I recently participated in an online challenge called the #75HardStyleChallenge, started by fashion writer and analyst Mandy Lee. The aim of this challenge is to wear clothes from your wardrobe for 75 days, documenting each outfit in the hopes of gaining confidence in your outfits.
I am someone who gets an adrenaline rush every time an online order is confirmed. The postman came in and all the packages arrived at my front door. But I’m interested in the 75-day no-clothes-buying challenge. Not participating in consumption. So, while I didn’t record every item of clothing I wore during these 75 days, I still used this challenge to achieve my goal of consuming less.
I heard that it takes 21 days to form a habit. Within a week, I was excited to put together an outfit. It occurred to me that I still had a lot of clothes still intact. It was summer so I was wearing a skirt. How can I enhance each look?
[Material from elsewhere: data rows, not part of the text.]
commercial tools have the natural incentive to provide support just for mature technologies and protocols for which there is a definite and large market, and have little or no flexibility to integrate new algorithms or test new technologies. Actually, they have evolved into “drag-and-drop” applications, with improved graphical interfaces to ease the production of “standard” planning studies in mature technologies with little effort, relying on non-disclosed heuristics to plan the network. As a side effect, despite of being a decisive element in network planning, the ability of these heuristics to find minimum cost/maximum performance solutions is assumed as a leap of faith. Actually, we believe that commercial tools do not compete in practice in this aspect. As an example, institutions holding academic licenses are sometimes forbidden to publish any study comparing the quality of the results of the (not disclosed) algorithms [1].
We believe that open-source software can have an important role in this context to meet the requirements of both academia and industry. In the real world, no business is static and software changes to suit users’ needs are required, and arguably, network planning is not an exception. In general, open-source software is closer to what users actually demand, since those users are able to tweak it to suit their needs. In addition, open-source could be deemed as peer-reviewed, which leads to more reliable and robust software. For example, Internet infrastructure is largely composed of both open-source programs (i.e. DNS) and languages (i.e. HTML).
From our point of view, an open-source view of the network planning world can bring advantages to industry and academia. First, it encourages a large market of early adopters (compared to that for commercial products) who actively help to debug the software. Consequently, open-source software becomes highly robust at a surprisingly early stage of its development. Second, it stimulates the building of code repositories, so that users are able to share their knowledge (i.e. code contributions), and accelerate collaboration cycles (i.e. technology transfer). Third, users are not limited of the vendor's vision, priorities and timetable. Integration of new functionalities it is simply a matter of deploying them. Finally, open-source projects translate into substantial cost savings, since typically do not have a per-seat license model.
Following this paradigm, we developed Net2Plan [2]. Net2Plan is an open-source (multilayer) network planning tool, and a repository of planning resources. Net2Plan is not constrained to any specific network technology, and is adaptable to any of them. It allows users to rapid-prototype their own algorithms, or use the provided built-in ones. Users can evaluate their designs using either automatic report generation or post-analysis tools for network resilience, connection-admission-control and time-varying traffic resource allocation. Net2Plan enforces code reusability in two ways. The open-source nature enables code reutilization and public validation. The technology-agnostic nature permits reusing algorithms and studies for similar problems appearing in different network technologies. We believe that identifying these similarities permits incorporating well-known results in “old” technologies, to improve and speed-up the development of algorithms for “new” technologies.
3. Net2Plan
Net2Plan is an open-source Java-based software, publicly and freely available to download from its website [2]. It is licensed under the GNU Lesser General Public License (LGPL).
I tried on jewelry, scarves, and shoes, all of which I already owned. During that time, I also restructured my skincare routine. I am recalibrating my relationship with procurement. Most of the time when I shop it’s to say I can have something rather than actually getting something useful. I consume a lot. But I’m also tired of returns. For me, an important part of being an adult is understanding the difference between needs and wants. It carries my spending power and the things I desire to own.
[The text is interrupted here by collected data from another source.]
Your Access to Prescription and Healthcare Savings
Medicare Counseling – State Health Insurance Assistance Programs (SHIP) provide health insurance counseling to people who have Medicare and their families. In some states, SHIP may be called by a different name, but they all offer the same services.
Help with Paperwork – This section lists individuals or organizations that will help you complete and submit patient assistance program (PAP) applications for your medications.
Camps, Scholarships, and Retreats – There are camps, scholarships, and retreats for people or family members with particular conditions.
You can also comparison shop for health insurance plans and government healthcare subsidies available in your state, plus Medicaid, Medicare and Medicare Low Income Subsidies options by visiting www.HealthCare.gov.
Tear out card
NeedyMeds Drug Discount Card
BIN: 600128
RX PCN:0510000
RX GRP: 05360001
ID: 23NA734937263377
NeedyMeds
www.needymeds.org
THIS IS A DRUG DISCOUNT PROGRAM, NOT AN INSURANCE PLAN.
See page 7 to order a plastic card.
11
During those 75 days, I began to move away from being in a constant state of scarcity. I became safer focusing on my own needs and not following the constant consumer culture.
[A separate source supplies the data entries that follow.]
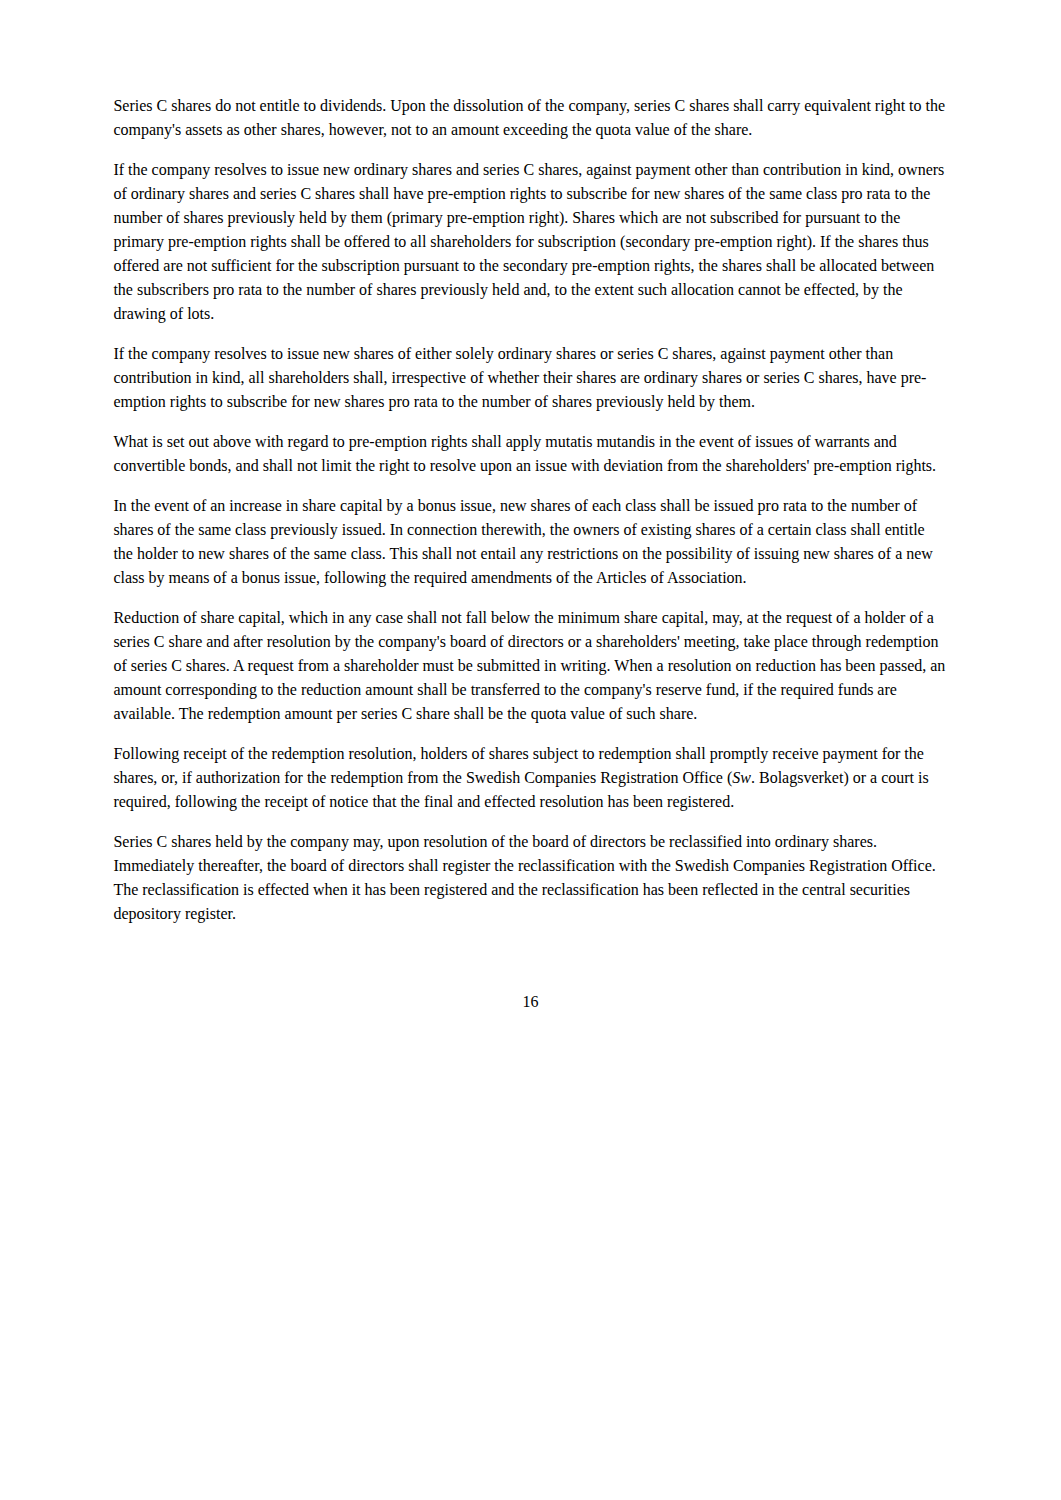Series C shares do not entitle to dividends. Upon the dissolution of the company, series C shares shall carry equivalent right to the company's assets as other shares, however, not to an amount exceeding the quota value of the share.
If the company resolves to issue new ordinary shares and series C shares, against payment other than contribution in kind, owners of ordinary shares and series C shares shall have pre-emption rights to subscribe for new shares of the same class pro rata to the number of shares previously held by them (primary pre-emption right). Shares which are not subscribed for pursuant to the primary pre-emption rights shall be offered to all shareholders for subscription (secondary pre-emption right). If the shares thus offered are not sufficient for the subscription pursuant to the secondary pre-emption rights, the shares shall be allocated between the subscribers pro rata to the number of shares previously held and, to the extent such allocation cannot be effected, by the drawing of lots.
If the company resolves to issue new shares of either solely ordinary shares or series C shares, against payment other than contribution in kind, all shareholders shall, irrespective of whether their shares are ordinary shares or series C shares, have pre-emption rights to subscribe for new shares pro rata to the number of shares previously held by them.
What is set out above with regard to pre-emption rights shall apply mutatis mutandis in the event of issues of warrants and convertible bonds, and shall not limit the right to resolve upon an issue with deviation from the shareholders' pre-emption rights.
In the event of an increase in share capital by a bonus issue, new shares of each class shall be issued pro rata to the number of shares of the same class previously issued. In connection therewith, the owners of existing shares of a certain class shall entitle the holder to new shares of the same class. This shall not entail any restrictions on the possibility of issuing new shares of a new class by means of a bonus issue, following the required amendments of the Articles of Association.
Reduction of share capital, which in any case shall not fall below the minimum share capital, may, at the request of a holder of a series C share and after resolution by the company's board of directors or a shareholders' meeting, take place through redemption of series C shares. A request from a shareholder must be submitted in writing. When a resolution on reduction has been passed, an amount corresponding to the reduction amount shall be transferred to the company's reserve fund, if the required funds are available. The redemption amount per series C share shall be the quota value of such share.
Following receipt of the redemption resolution, holders of shares subject to redemption shall promptly receive payment for the shares, or, if authorization for the redemption from the Swedish Companies Registration Office (Sw. Bolagsverket) or a court is required, following the receipt of notice that the final and effected resolution has been registered.
Series C shares held by the company may, upon resolution of the board of directors be reclassified into ordinary shares. Immediately thereafter, the board of directors shall register the reclassification with the Swedish Companies Registration Office. The reclassification is effected when it has been registered and the reclassification has been reflected in the central securities depository register.
16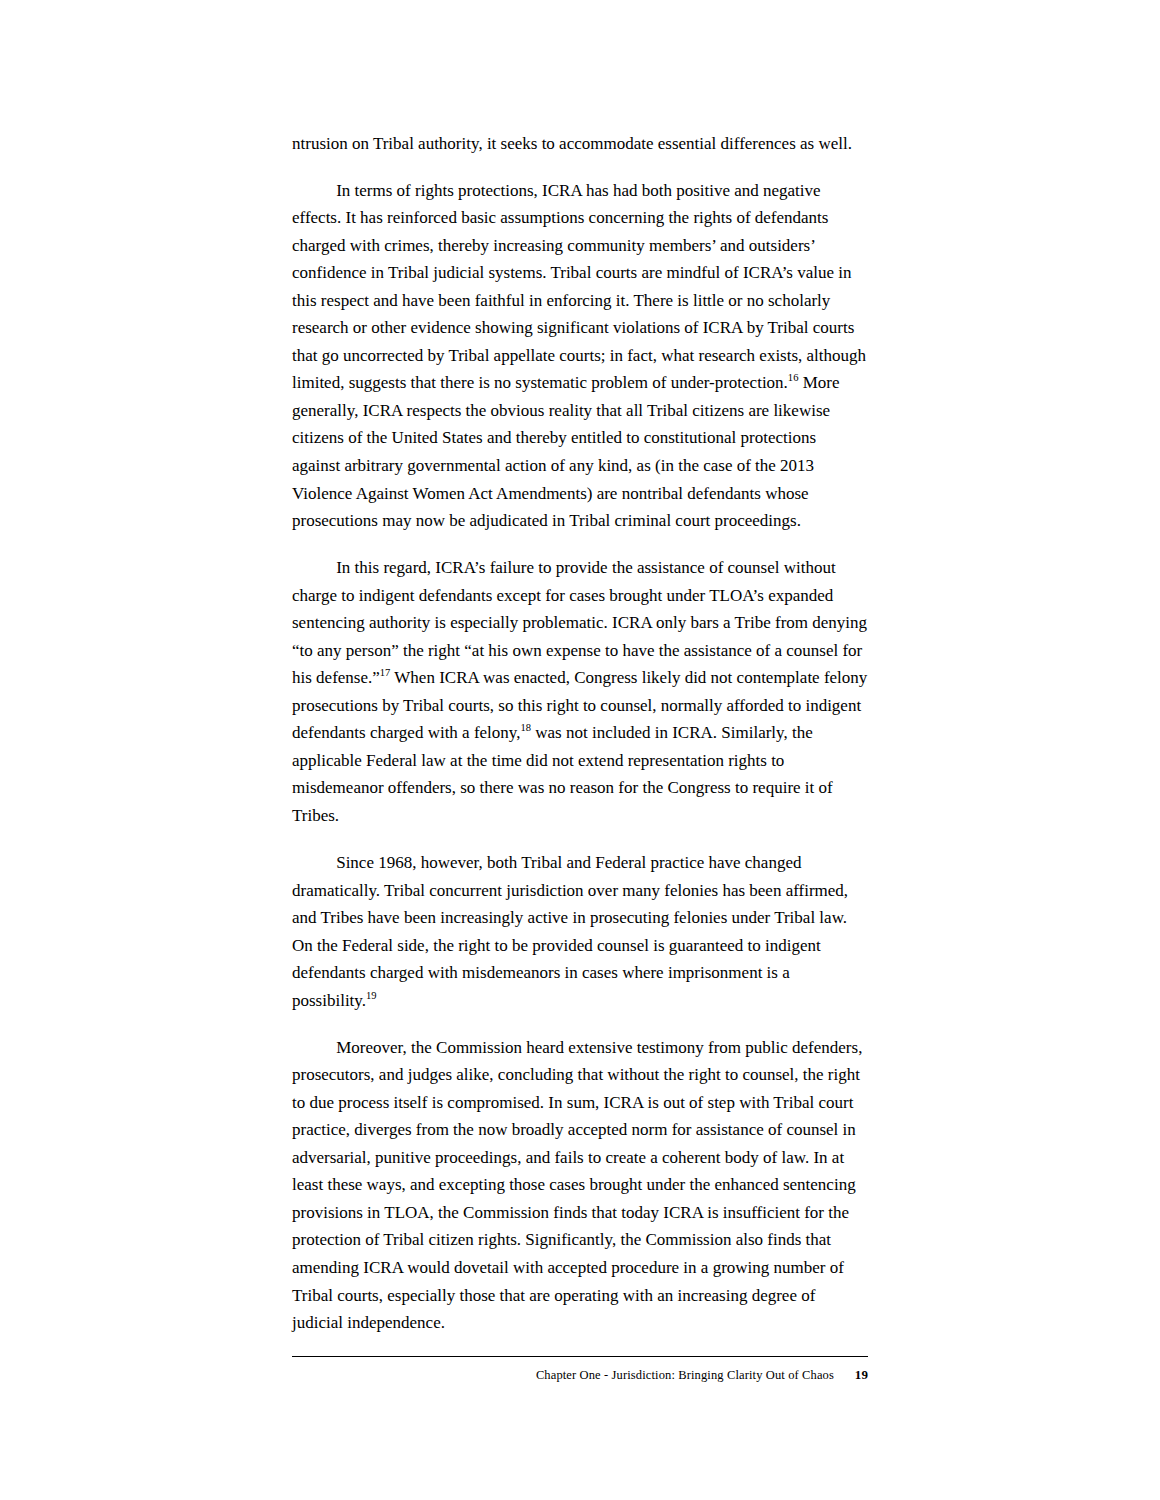ntrusion on Tribal authority, it seeks to accommodate essential differences as well.
In terms of rights protections, ICRA has had both positive and negative effects. It has reinforced basic assumptions concerning the rights of defendants charged with crimes, thereby increasing community members’ and outsiders’ confidence in Tribal judicial systems. Tribal courts are mindful of ICRA’s value in this respect and have been faithful in enforcing it. There is little or no scholarly research or other evidence showing significant violations of ICRA by Tribal courts that go uncorrected by Tribal appellate courts; in fact, what research exists, although limited, suggests that there is no systematic problem of under-protection.16 More generally, ICRA respects the obvious reality that all Tribal citizens are likewise citizens of the United States and thereby entitled to constitutional protections against arbitrary governmental action of any kind, as (in the case of the 2013 Violence Against Women Act Amendments) are nontribal defendants whose prosecutions may now be adjudicated in Tribal criminal court proceedings.
In this regard, ICRA’s failure to provide the assistance of counsel without charge to indigent defendants except for cases brought under TLOA’s expanded sentencing authority is especially problematic. ICRA only bars a Tribe from denying “to any person” the right “at his own expense to have the assistance of a counsel for his defense.”17 When ICRA was enacted, Congress likely did not contemplate felony prosecutions by Tribal courts, so this right to counsel, normally afforded to indigent defendants charged with a felony,18 was not included in ICRA. Similarly, the applicable Federal law at the time did not extend representation rights to misdemeanor offenders, so there was no reason for the Congress to require it of Tribes.
Since 1968, however, both Tribal and Federal practice have changed dramatically. Tribal concurrent jurisdiction over many felonies has been affirmed, and Tribes have been increasingly active in prosecuting felonies under Tribal law. On the Federal side, the right to be provided counsel is guaranteed to indigent defendants charged with misdemeanors in cases where imprisonment is a possibility.19
Moreover, the Commission heard extensive testimony from public defenders, prosecutors, and judges alike, concluding that without the right to counsel, the right to due process itself is compromised. In sum, ICRA is out of step with Tribal court practice, diverges from the now broadly accepted norm for assistance of counsel in adversarial, punitive proceedings, and fails to create a coherent body of law. In at least these ways, and excepting those cases brought under the enhanced sentencing provisions in TLOA, the Commission finds that today ICRA is insufficient for the protection of Tribal citizen rights. Significantly, the Commission also finds that amending ICRA would dovetail with accepted procedure in a growing number of Tribal courts, especially those that are operating with an increasing degree of judicial independence.
Chapter One - Jurisdiction: Bringing Clarity Out of Chaos 19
Is underconsumption the answer?
Influencer culture has been changing lately, moving more towards the idea of under-consumption. There are fewer and fewer videos of showers with seven products. Those videos that shove something in your face and tell you you must have this product or your face will look distorted no longer resonate with the masses. The desire for simplicity becomes stronger. Online consumers are becoming increasingly financially, physically and mentally aware.
However, I question the authenticity of this underconsumption trend. How can influencers prioritize the value of their audience over the value of their money when the product is not the focus? As with any trend, how long will the stimulus from underconsumption last? (Note, underconsumption is not to be confused with sustainability, which has its own army of content creators informing the public about becoming more conscious consumers of the planet and themselves.)
I asked these questions when I participated in online challenges, and I still do. Sponsored ads and partnerships are still going strong in influencer culture. I realize now that it might be healthier to spend less time on social media to avoid falling into and being influenced by the buy-buy-buy culture. I can still use social media as a tool to stay informed and improve my life. But my focus on social media also has to evolve. I’m trying to reduce consumer impact. I don’t need a basket full of products to keep it clean.
consumer awareness
Overall, I know I can control my buying impulses. What do I own? What do I buy? What do I eat? What do I eat? I am constantly evolving how to take care of myself long term.
Where does my money matter most? Because I love traveling, I want my money to be spent on great experiences and not on things I don’t actually need. While I love coupons, I recognize that sales can give customers the illusion that they are saving money.
As people re-evaluate their consumer journeys, I want to encourage them to think about where things come from. For me, getting dressed is a refuge from depression. I also realize that I am not lacking. Still, I like the transformation of my relationship with my spending. I have an ecosystem of value that transcends me for the better.